## Activity
Which lines in the records contain the word "chart"? Copy each of them in full.

Content starts

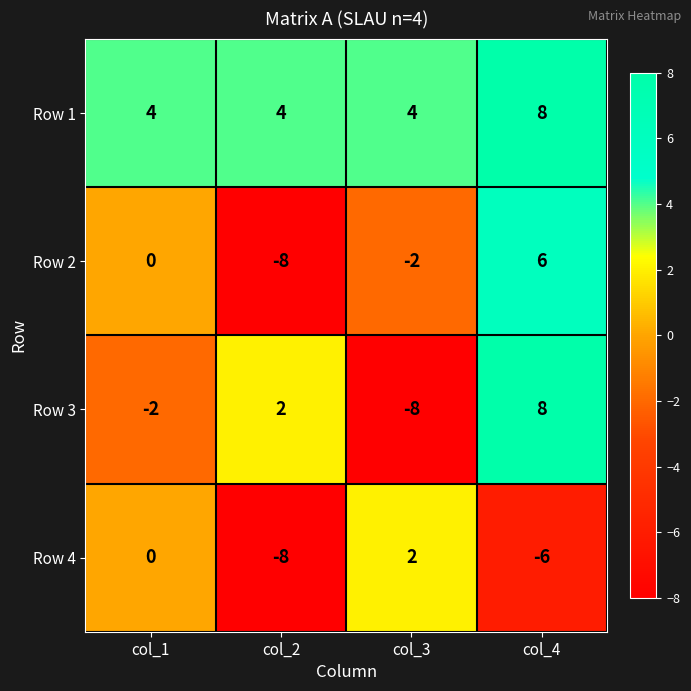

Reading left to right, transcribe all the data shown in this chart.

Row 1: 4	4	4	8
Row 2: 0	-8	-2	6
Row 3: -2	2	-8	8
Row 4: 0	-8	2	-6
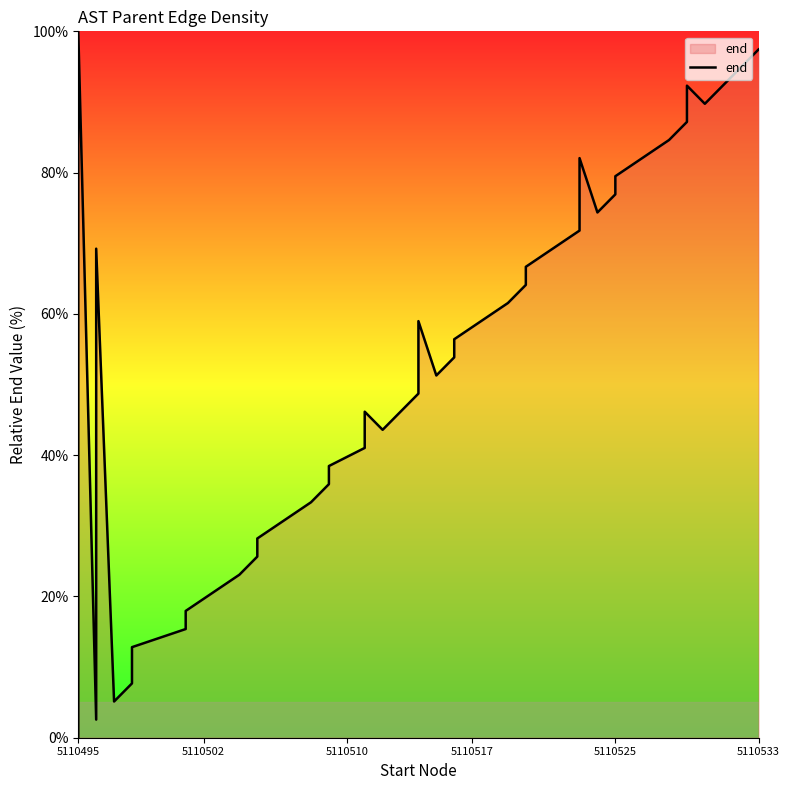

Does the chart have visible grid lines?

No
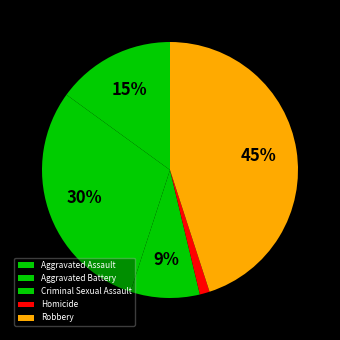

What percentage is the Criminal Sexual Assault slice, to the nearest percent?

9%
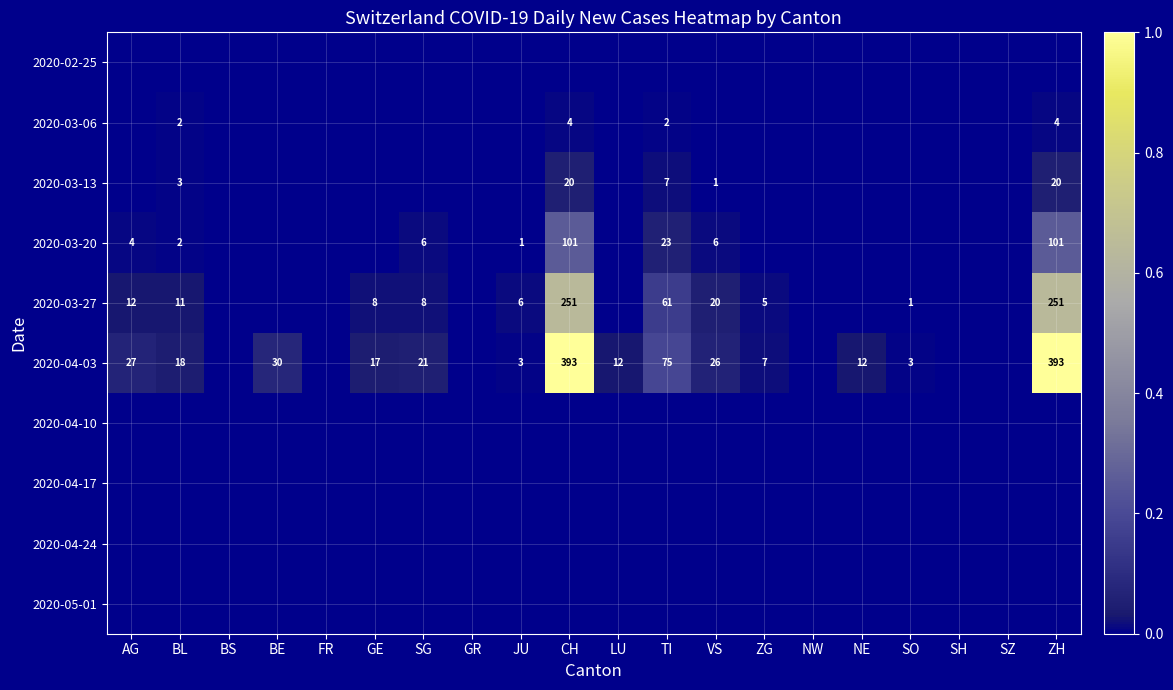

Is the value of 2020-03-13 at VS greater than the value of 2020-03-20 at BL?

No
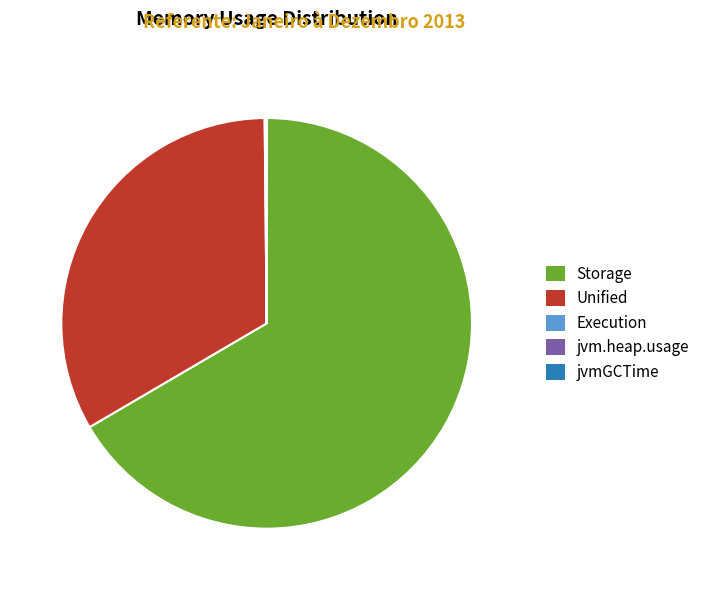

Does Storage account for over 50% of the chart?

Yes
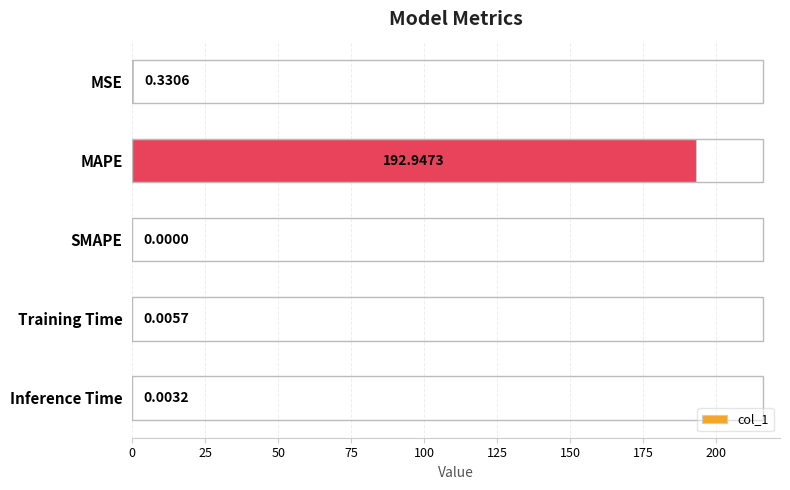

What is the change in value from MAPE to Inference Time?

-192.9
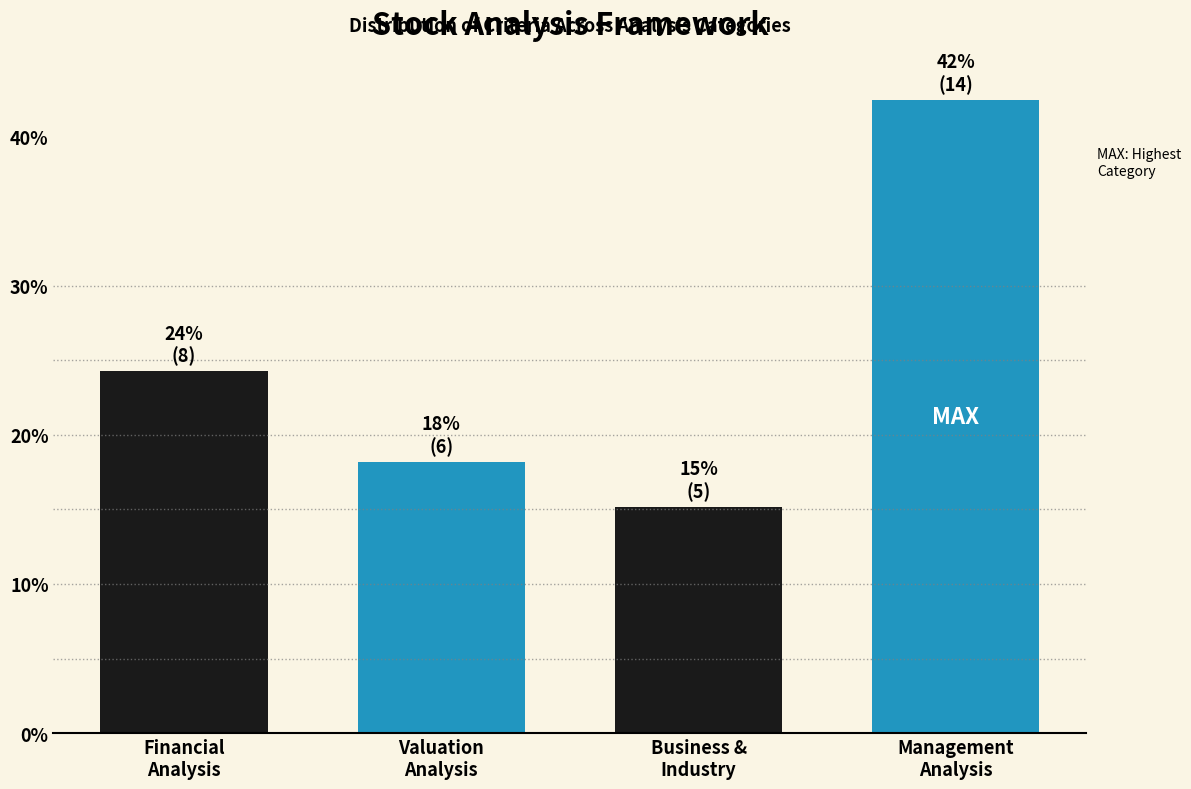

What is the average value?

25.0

Content ends

## Completed exercise
Reading left to right, transcribe all the data shown in this chart.
Does the chart have visible grid lines?
Does Storage account for over 50% of the chart?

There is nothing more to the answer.